I just wish we could be honest about it as a society. Then we could have healthier ways of dealing with them. But I suppose it's fitting for America that our way of dealing with these people is to extract as much money as possible from them while slowly killing them. A less enlightened and technologically advanced society might just have a local shaman hit them with a stick or someting. Savages.
You’re absolutely right. With these girls, the root cause I think is a culture bound syndrome. The way we have social media for dopamine asspats is a huge reinforcement but at its heart it’s a somatic manifestation of mental anguish. On top of that you’ve got a lot of disordered personalities and asshole behaviour and addictive behaviour.
You see it with the failed ballerinas. The perfectionists. They cannot accept their failure, and it’s reinforced by society too failure isn’t allowed, metal illness isn’t allowed and weakness and tiredness isn’t allowed . Being physically sick IS allowed. And I get it, I really do. I get migraines and I’m sure they’re triggered by stress as much as flickering lights and screens
Maybe you’re a tired working mum, you get knocked down with a cold or a migraine and you can legitimately go to bed for a day. Maybe you’re a young woman terrified of failure and this lets you be dependent in a way the modern world frowns on. It excuses your failures.

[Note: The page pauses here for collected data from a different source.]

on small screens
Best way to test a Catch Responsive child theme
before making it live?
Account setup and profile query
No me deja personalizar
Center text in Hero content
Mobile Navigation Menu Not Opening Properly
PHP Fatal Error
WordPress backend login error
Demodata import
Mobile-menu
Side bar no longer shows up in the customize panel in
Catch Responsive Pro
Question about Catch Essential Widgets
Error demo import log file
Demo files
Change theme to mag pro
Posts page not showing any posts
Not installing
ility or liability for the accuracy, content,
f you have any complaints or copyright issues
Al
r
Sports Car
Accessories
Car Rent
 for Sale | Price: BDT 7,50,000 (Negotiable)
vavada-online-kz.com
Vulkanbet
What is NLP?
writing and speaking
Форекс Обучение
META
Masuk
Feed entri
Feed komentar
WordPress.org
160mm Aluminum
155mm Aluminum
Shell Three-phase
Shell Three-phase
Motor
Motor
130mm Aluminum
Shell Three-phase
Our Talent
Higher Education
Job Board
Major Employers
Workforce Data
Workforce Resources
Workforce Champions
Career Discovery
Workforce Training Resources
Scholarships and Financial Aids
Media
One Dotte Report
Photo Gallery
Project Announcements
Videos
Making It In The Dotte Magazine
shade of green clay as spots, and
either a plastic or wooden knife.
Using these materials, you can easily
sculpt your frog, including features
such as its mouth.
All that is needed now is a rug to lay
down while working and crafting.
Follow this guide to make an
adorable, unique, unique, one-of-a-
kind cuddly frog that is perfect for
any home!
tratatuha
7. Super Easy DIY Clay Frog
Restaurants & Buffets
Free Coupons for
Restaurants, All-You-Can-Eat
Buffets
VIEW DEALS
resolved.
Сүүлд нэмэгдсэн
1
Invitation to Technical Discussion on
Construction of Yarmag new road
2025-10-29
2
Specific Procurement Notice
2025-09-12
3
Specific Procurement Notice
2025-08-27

. Our society doesn’t let us take enough time to recover from injury illness or shocks. We shove women back to work after a few weeks, we expect bereavement to be dealt with quietly. Gotta struggle back to the office with that flu not really better. But we need rest and recuperation. Many cultures have these time-limited ‘get outs’ for people and I genuinely do think they are outlets. Women have the emotional hysteria response and men quietly drink themselves to death or blow their brains out
Munchies have got stuck in the holding pattern because our society doesn’t have the outlet and so it doesn’t have a natural time ending to the behaviours. And it’s reinforced by medical billing and social media. From there it becomes a lifestyle. No shaman to hit them with a stick after their ten days of sympathy and attention is up.